Step 1: Understand the problem.
There are 4 subjects: three subjects each with maximum $n$ marks, and one subject with maximum $2n$ marks. We want to count the number of ways a student can score exactly $3n$ marks in total. Each subject score is a non-negative integer within its maximum.
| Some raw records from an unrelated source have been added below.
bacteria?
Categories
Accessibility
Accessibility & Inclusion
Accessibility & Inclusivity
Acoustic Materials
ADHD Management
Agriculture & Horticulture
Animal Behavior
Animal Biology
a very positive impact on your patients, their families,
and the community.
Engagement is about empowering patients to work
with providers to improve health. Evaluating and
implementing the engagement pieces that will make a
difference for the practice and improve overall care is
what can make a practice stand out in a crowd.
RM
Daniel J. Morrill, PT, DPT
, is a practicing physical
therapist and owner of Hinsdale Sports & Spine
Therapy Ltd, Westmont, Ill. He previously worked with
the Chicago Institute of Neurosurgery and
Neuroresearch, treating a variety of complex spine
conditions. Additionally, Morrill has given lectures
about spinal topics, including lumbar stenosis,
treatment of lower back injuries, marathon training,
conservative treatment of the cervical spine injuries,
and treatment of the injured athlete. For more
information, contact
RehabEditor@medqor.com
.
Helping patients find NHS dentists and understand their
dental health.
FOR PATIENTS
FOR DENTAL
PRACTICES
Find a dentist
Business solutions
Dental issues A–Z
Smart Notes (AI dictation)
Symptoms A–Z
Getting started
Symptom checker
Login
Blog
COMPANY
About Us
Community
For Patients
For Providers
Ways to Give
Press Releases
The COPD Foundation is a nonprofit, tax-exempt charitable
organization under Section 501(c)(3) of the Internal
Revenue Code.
Step 2: Set up the generating function.
The generating function for the total score is: \[G(x) = (1+x+x^2+\cdots+x^n)^3 \cdot (1+x+x^2+\cdots+x^{2n}).\] We need the coefficient of $x^{3n}$ in $G(x)$.
Step 3: Simplify using the geometric series formula.
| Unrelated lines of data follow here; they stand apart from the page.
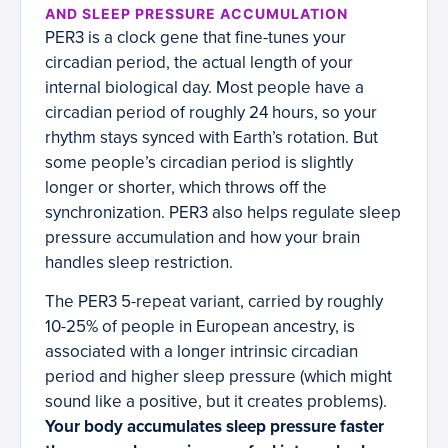
AND SLEEP PRESSURE ACCUMULATION
PER3 is a clock gene that fine-tunes your
circadian period, the actual length of your
internal biological day. Most people have a
circadian period of roughly 24 hours, so your
rhythm stays synced with Earth’s rotation. But
some people’s circadian period is slightly
longer or shorter, which throws off the
synchronization. PER3 also helps regulate sleep
pressure accumulation and how your brain
handles sleep restriction.
The PER3 5-repeat variant, carried by roughly
10-25% of people in European ancestry, is
associated with a longer intrinsic circadian
period and higher sleep pressure (which might
sound like a positive, but it creates problems).
Your body accumulates sleep pressure faster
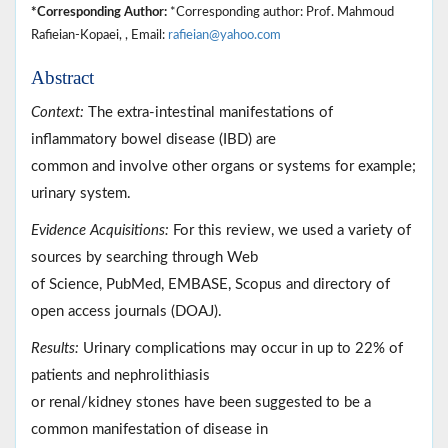
*Corresponding Author:
*Corresponding author: Prof. Mahmoud
Rafieian-Kopaei, , Email:
rafieian@yahoo.com
Abstract
Context:
The extra-intestinal manifestations of
inflammatory bowel disease (IBD) are
common and involve other organs or systems for example;
urinary system.
Evidence Acquisitions:
For this review, we used a variety of
sources by searching through Web
of Science, PubMed, EMBASE, Scopus and directory of
open access journals (DOAJ).
Results:
Urinary complications may occur in up to 22% of
patients and nephrolithiasis
or renal/kidney stones have been suggested to be a
common manifestation of disease in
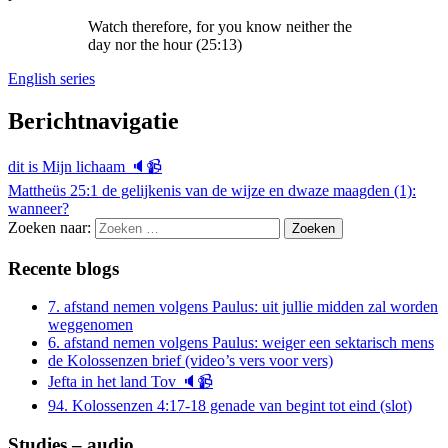
Watch therefore, for you know neither the
day nor the hour (25:13)
English series
Berichtnavigatie
dit is Mijn lichaam 🔈📹
Mattheüs 25:1 de gelijkenis van de wijze en dwaze maagden (1):
wanneer?
Zoeken naar:
Recente blogs
7. afstand nemen volgens Paulus: uit jullie midden zal worden
weggenomen
6. afstand nemen volgens Paulus: weiger een sektarisch mens
de Kolossenzen brief (video’s vers voor vers)
Jefta in het land Tov 🔈📹
94. Kolossenzen 4:17-18 genade van begint tot eind (slot)
Studies – audio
\[G(x) = \frac{(1-x^{n+1})^3(1-x^{2n+1})}{(1-x)^4}.\] Expanding $(1-x^{n+1})^3 = 1 - 3x^{n+1} + 3x^{2n+2} - x^{3n+3}$.
Step 4: Extract coefficient of $x^{3n}$ using $\dfrac{1}{(1-x)^4} = \sum_{r\geq 0}\binom{r+3}{3}x^r$.
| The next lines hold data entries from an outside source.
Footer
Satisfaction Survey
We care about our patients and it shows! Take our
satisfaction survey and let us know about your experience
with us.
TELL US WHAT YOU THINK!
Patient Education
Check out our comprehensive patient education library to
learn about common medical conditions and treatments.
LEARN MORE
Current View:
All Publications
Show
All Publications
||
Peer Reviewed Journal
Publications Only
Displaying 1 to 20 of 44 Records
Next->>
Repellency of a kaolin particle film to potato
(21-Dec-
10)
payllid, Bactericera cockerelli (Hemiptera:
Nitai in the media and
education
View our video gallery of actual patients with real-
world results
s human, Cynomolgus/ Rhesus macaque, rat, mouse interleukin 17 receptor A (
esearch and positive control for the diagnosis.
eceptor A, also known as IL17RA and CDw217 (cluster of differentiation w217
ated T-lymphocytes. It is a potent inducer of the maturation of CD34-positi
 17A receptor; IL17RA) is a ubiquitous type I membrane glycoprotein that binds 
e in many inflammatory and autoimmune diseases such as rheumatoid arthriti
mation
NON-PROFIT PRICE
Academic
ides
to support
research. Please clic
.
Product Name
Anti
The relevant terms contributing to $[x^{3n}]$ are:
$\binom{3n+3}{3}$ (from the constant 1),
$-3\binom{2n+2}{3}$ (from $-3x^{n+1}$),
$3\binom{n+1}{3}$ (from $3x^{2n+2}$),
$0$ (from $x^{3n+3}$, since $3n+3 > 3n$),
$-\binom{n+2}{3}$ (from $-x^{2n+1}$ interacting with 1),
$+3\binom{n+2}{3}$ does not apply directly (involves negative powers). Only terms $(1-x^{2n+1})\times(1-3x^{n+1}+3x^{2n+2}-x^{3n+3})$ contribute.
Step 5: Simplify the sum.
After carefully collecting all nonzero contributions and simplifying: \[N = \binom{3n+3}{3} - 3\binom{2n+2}{3} + 3\binom{n+1}{3} - \binom{n+2}{3}.\] Working through the algebra and combining like terms (a standard textbook result for this type of restricted partition): \[N = \frac{(n+1)(5n^2+10n+6)}{6}.\]
Step 6: State the final answer.
The number of ways to score exactly $3n$ marks is $\dfrac{(n+1)(5n^2+10n+6)}{6}$. \[ \boxed{\dfrac{(n+1)(5n^2+10n+6)}{6}} \]